BEGIN EXERCISE MATERIALS

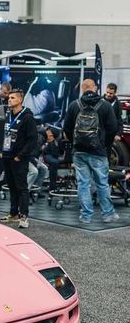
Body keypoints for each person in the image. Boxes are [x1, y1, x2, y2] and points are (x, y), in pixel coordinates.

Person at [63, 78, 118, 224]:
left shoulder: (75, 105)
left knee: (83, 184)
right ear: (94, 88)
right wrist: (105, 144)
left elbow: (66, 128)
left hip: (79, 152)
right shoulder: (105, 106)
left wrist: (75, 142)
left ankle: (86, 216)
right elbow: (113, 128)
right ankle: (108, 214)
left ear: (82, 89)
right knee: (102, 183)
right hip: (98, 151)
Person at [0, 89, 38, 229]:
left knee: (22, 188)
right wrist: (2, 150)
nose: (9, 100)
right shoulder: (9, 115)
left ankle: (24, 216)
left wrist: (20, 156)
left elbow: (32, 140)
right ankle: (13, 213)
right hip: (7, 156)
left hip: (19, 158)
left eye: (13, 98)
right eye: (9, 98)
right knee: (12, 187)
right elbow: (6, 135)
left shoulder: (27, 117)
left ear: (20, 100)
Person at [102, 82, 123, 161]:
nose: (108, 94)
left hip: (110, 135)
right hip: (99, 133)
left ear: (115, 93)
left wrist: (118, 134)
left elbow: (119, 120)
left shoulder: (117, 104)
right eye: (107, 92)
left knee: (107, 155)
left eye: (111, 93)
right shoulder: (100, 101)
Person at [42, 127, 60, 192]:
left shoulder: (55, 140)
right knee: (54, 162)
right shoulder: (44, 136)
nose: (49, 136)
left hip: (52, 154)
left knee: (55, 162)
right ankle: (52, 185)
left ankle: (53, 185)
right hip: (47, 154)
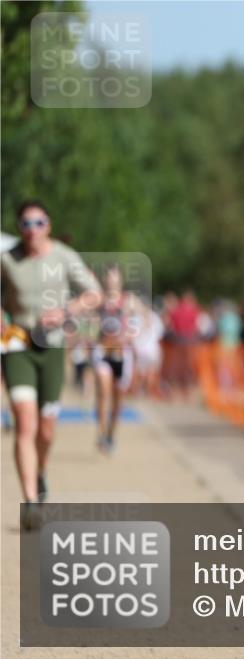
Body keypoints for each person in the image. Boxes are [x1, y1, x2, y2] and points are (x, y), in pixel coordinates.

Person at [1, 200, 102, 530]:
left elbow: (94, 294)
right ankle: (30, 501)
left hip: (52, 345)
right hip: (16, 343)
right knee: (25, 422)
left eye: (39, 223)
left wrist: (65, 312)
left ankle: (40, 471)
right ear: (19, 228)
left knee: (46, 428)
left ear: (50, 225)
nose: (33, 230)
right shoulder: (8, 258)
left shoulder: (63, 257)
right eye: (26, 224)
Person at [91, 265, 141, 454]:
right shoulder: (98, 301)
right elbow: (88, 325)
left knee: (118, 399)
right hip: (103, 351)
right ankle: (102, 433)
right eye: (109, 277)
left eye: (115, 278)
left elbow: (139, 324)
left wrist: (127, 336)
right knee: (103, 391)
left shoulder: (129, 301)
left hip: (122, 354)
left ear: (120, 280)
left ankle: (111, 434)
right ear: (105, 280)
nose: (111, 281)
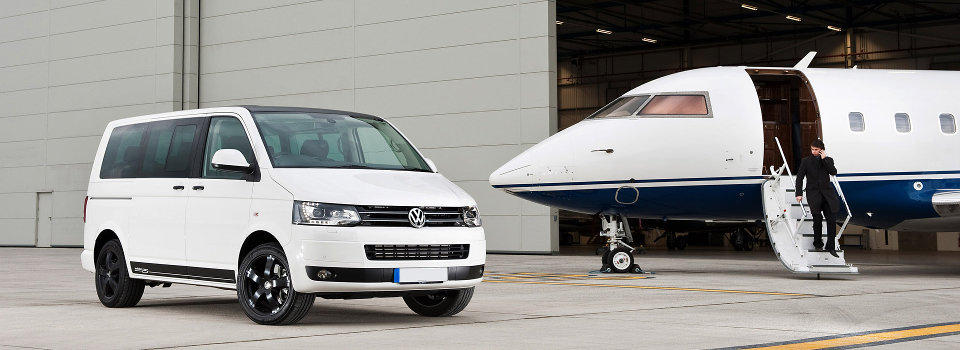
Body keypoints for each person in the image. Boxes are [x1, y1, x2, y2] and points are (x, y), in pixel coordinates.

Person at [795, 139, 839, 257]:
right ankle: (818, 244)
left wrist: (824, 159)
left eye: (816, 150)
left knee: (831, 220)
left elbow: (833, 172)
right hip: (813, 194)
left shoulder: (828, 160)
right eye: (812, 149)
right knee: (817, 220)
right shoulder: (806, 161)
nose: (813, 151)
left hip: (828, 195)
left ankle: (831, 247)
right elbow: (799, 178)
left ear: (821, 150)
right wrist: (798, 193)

END EXERCISE MATERIALS
BEGIN EXERCISE MATERIALS

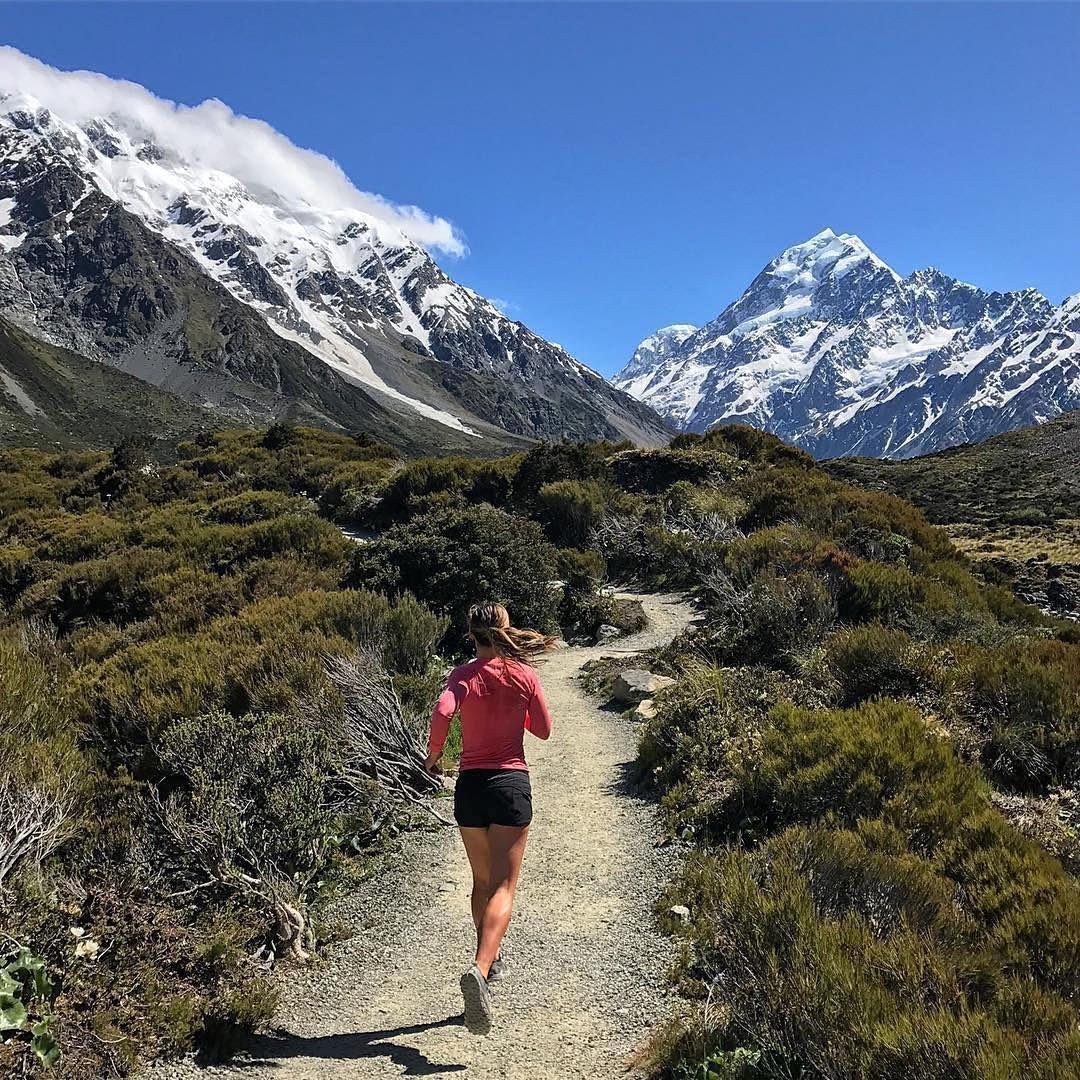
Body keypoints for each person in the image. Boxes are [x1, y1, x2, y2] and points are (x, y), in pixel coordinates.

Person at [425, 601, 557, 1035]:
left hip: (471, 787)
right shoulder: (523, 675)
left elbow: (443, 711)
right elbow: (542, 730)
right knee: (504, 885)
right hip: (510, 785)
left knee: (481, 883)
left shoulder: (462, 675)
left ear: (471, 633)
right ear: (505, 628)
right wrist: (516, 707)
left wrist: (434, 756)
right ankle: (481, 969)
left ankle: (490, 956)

END EXERCISE MATERIALS

> EXERCISE INSTRUCTIONS:
Nothing should appear in the answer except the lines above from the line with "left hip: (471, 787)" through the line with "left ankle: (490, 956)", both included, written out exactly.

> SOLUTION FOR THIS EXERCISE:
left hip: (471, 787)
right shoulder: (523, 675)
left elbow: (443, 711)
right elbow: (542, 730)
right knee: (504, 885)
right hip: (510, 785)
left knee: (481, 883)
left shoulder: (462, 675)
left ear: (471, 633)
right ear: (505, 628)
right wrist: (516, 707)
left wrist: (434, 756)
right ankle: (481, 969)
left ankle: (490, 956)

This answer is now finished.